When Object Lessons Become Idols

I always use objects when available to help explain a spiritual truth. I believe that if I can use a common, every day, item to help remind children, and adults, about God, then they will begin to see God in their lives all around them. The object is just that, an object, a tool to be used to draw people to God. Jesus used objects, earthly things, to teach spiritual lessons. We call those parables and I love to use parables (object lessons).

This time of year, Christmas, there are symbols and objects all around us that can be used to draw us close to Jesus. Object lessons abound from the candy cane, to candles/lights, trees, cookies, and the list goes on and on. But what happens when these objects become idols?

objectlesson_becomes_idol

I was teaching a group of 5th & 6th graders and sharing how I did not have a Christmas tree in my house. Not because of any conviction, but because of convenience. We weren’t home much and no one was coming to celebrate the holiday at our house. We were going somewhere else. They were amazed. They could not imagine Christmas without a tree! The tree and the decor become a priority for the holiday.

Children, and adults, cannot imagine a Christmas without presents. The Christmas carols, the lights, the trimmings of the holiday have become a must. There are other times during the year as well when this occurs, but Christmas is the biggest.

Are we putting the tree, the lights, and all the peripherals of the holiday before God?

My most favorite Christmas show, or book, is the original How the Grinch Stole Christmas. In it, all of the trees, the food, the presents, the lights, the decorations of the holiday are gone when they awake the morning of the holiday. What is their response? They still celebrate as if it was all still there. Why? Because the trimmings are not the reason for the celebration, there is something much greater. The have not made the object lessons an idol.

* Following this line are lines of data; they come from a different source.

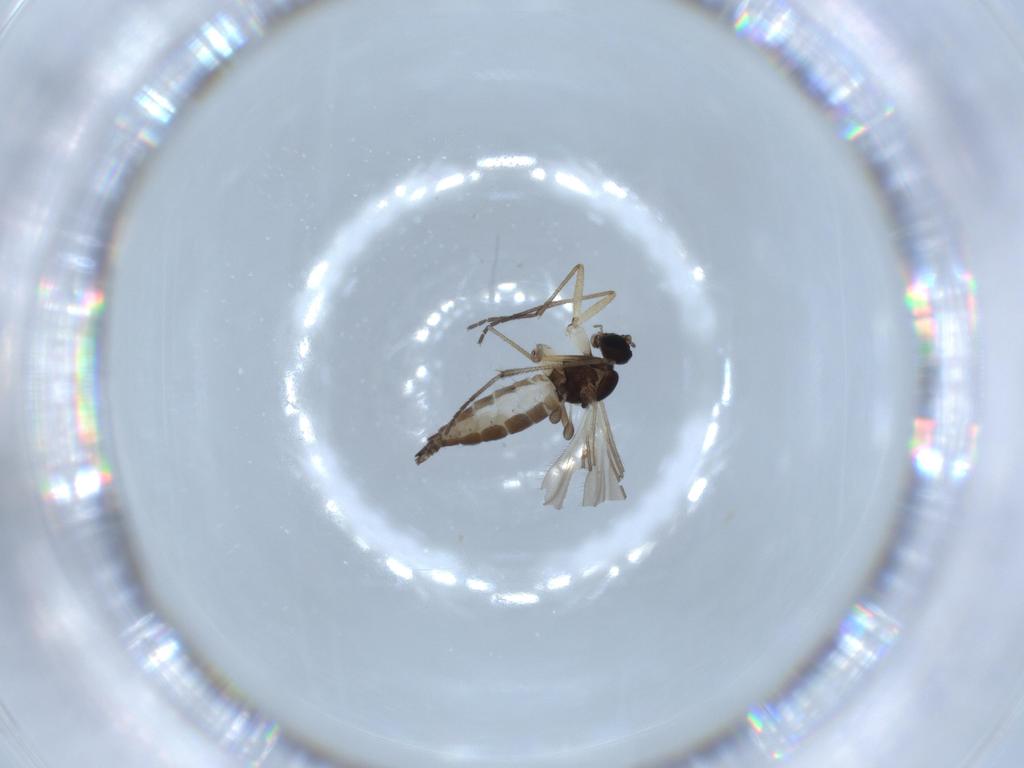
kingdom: Animalia
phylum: Arthropoda
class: Insecta
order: Diptera
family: Sciaridae
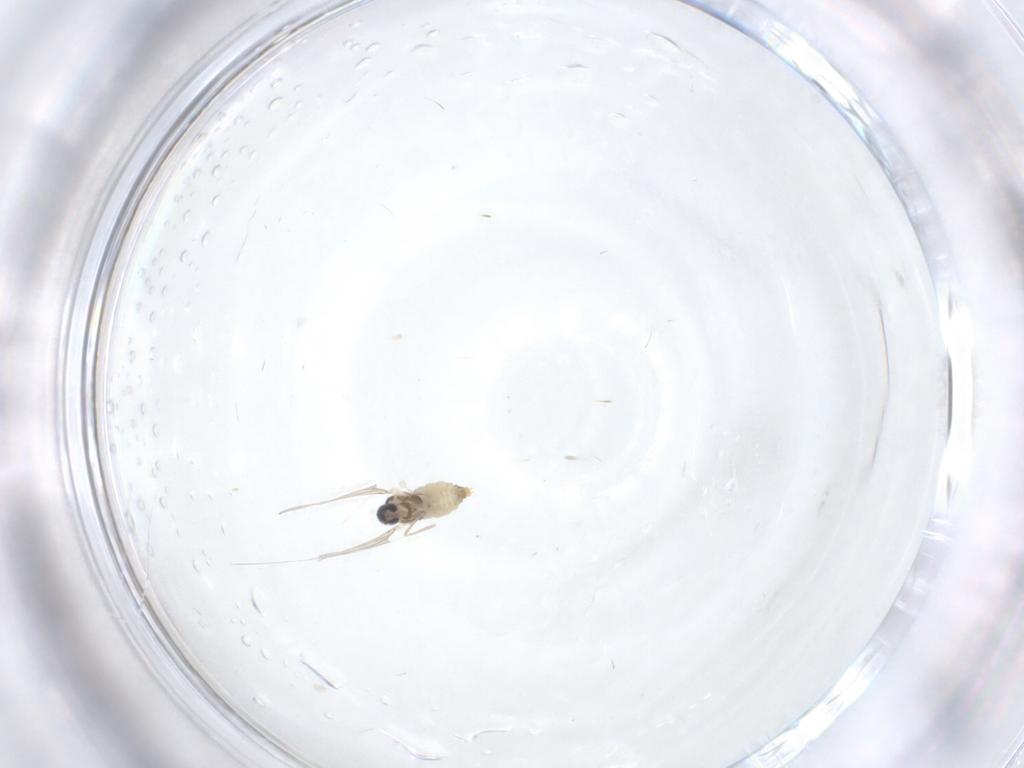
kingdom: Animalia
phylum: Arthropoda
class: Insecta
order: Diptera
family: Cecidomyiidae
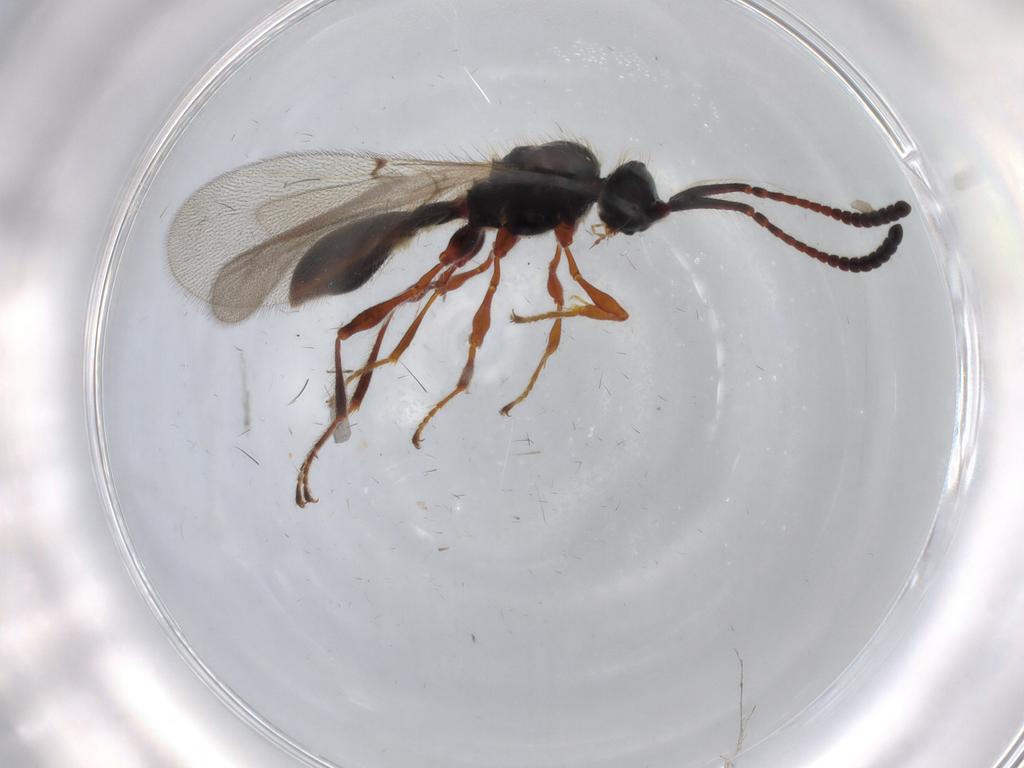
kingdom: Animalia
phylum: Arthropoda
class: Insecta
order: Hymenoptera
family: Diapriidae
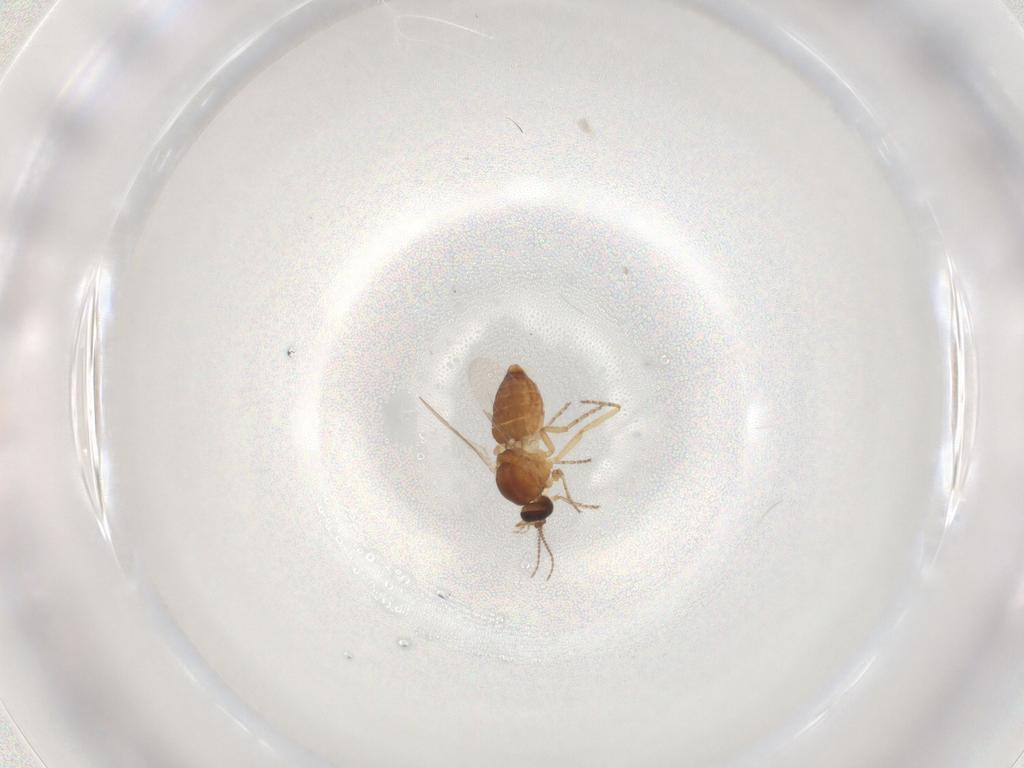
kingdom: Animalia
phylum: Arthropoda
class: Insecta
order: Diptera
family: Ceratopogonidae
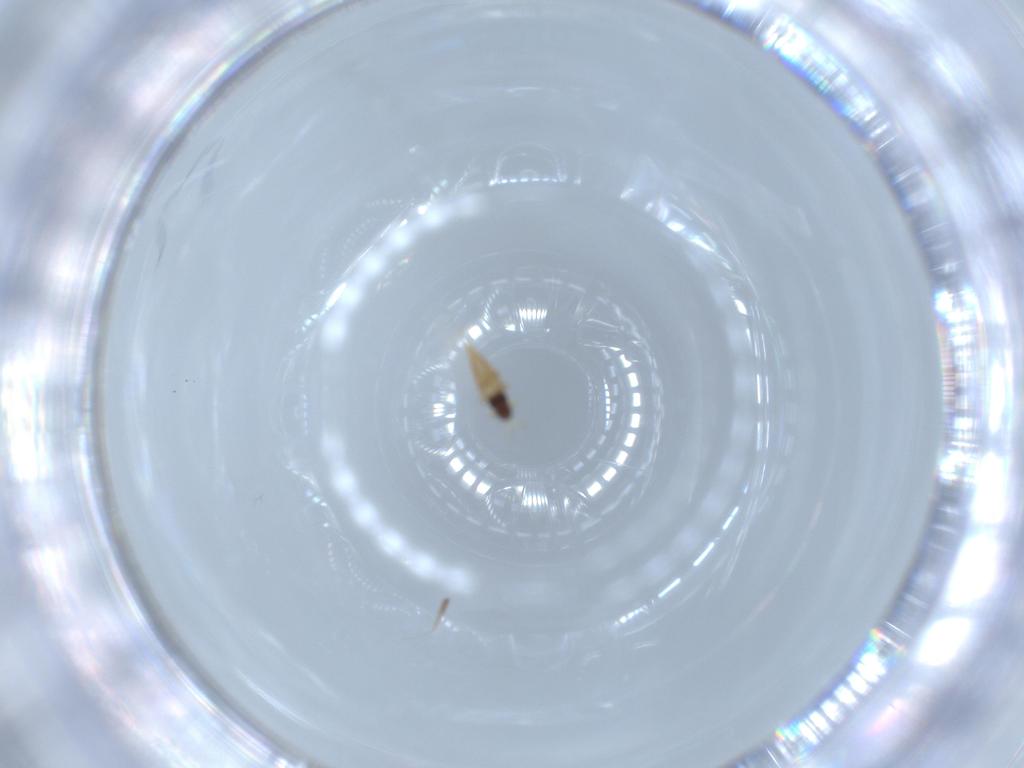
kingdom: Animalia
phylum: Arthropoda
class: Insecta
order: Thysanoptera
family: Phlaeothripidae
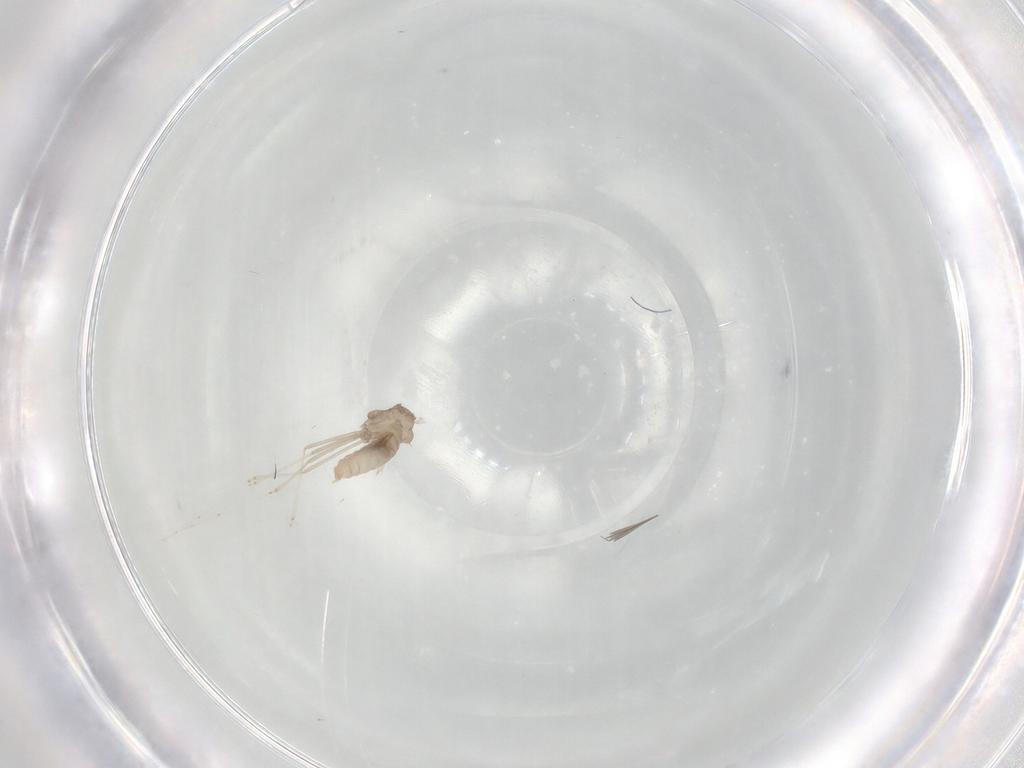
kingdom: Animalia
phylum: Arthropoda
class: Insecta
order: Diptera
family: Cecidomyiidae
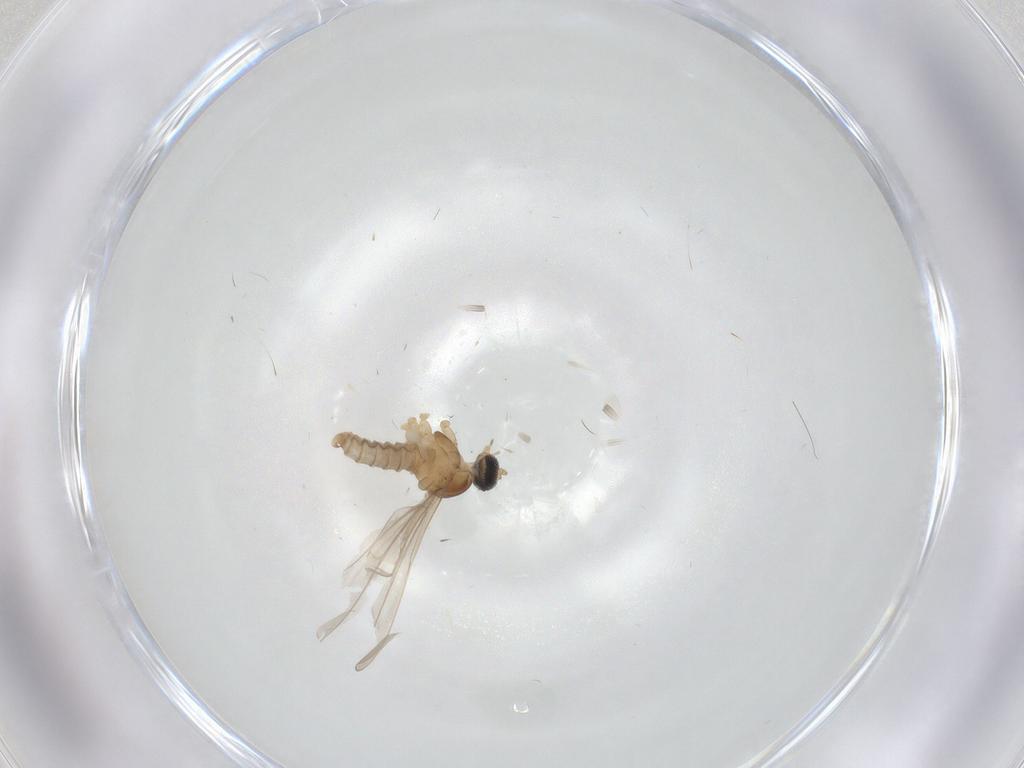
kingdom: Animalia
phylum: Arthropoda
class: Insecta
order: Diptera
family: Cecidomyiidae
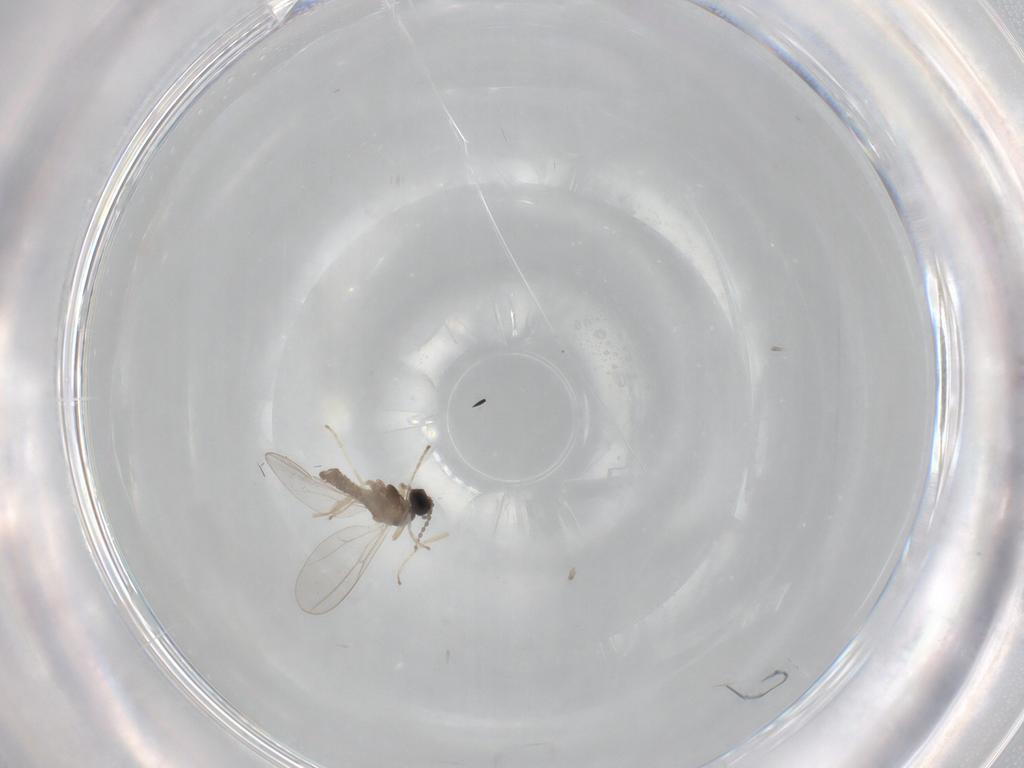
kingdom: Animalia
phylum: Arthropoda
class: Insecta
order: Diptera
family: Cecidomyiidae
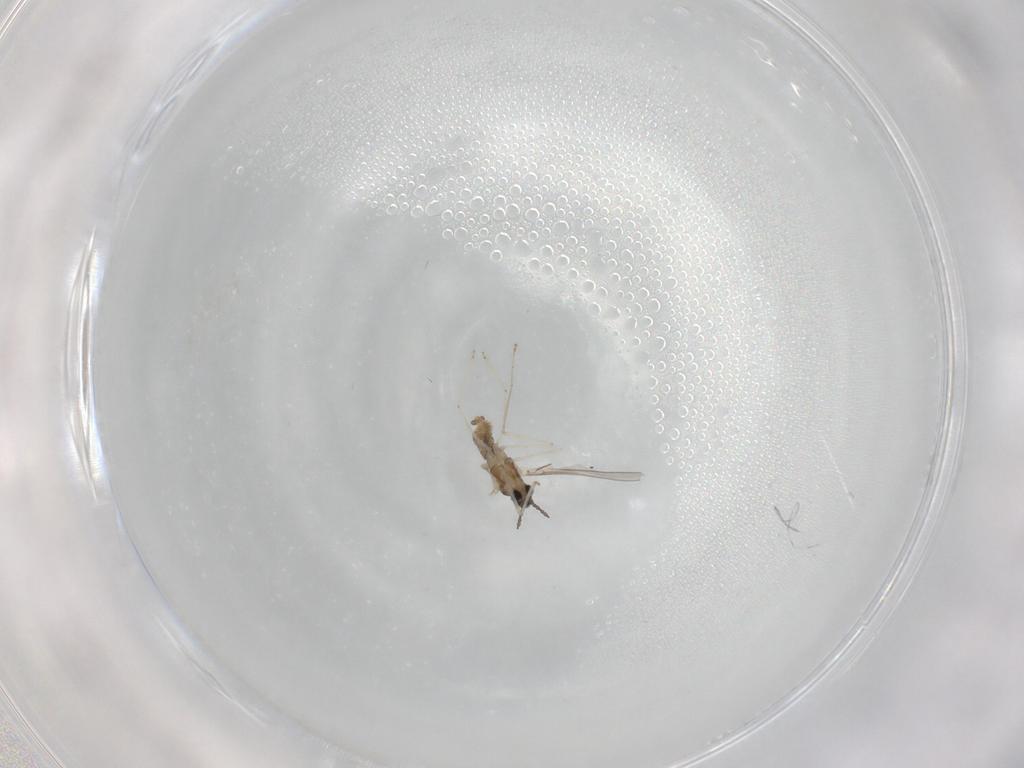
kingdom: Animalia
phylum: Arthropoda
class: Insecta
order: Diptera
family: Cecidomyiidae
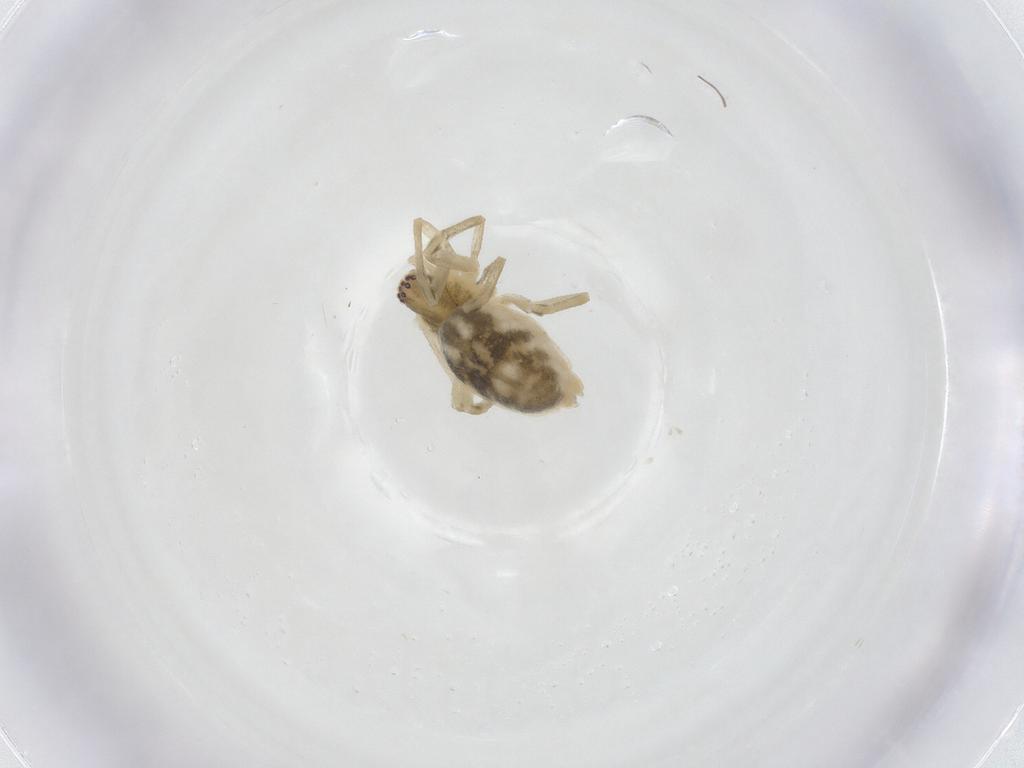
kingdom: Animalia
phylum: Arthropoda
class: Arachnida
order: Araneae
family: Dictynidae
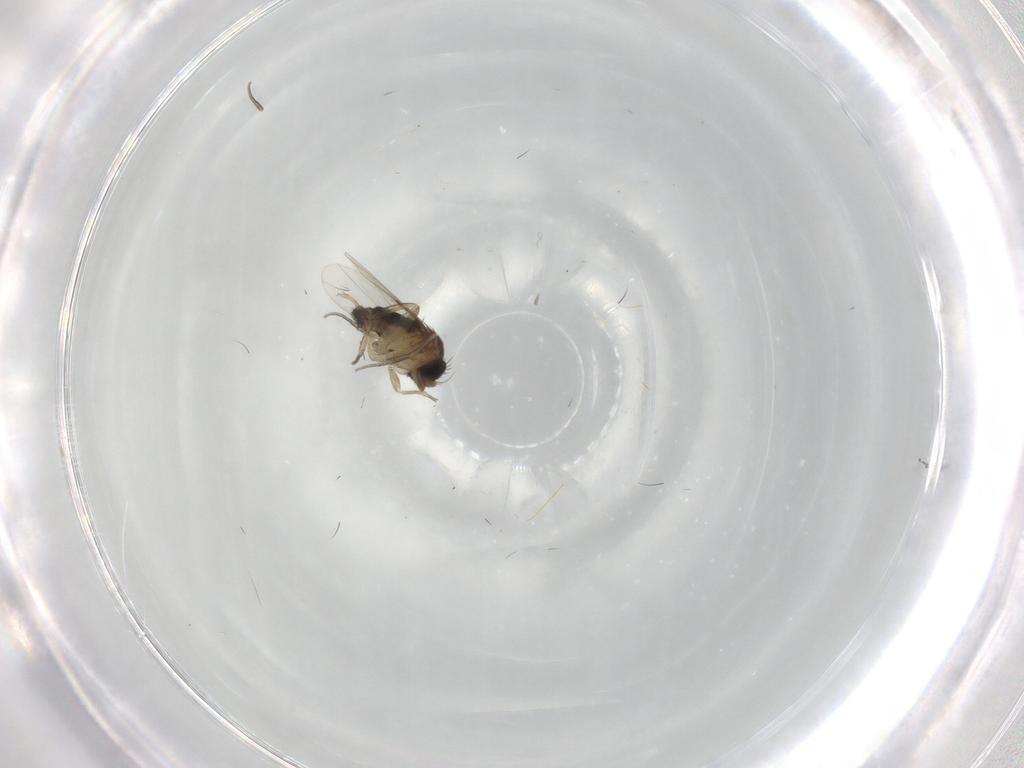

How would you feel if you did not have a tree at Christmas? If you had no presents? No big meal? Could you still rejoice in the hope that the Baby Jesus brought to the world, or would the world keep you from that hope?

When object lessons become idols, it distorts our worship.

distorted-worship

We begin to focus on the idol, the object of the lesson, and not the one that the object should be leading you to. That is when our worship of the One True God is distorted and the objects become the greater focus, the object becomes what we truly begin to worship.

How about you this season? Has the object lesson become an idol? Or are you worshiping the one whom the object points to, the One True God?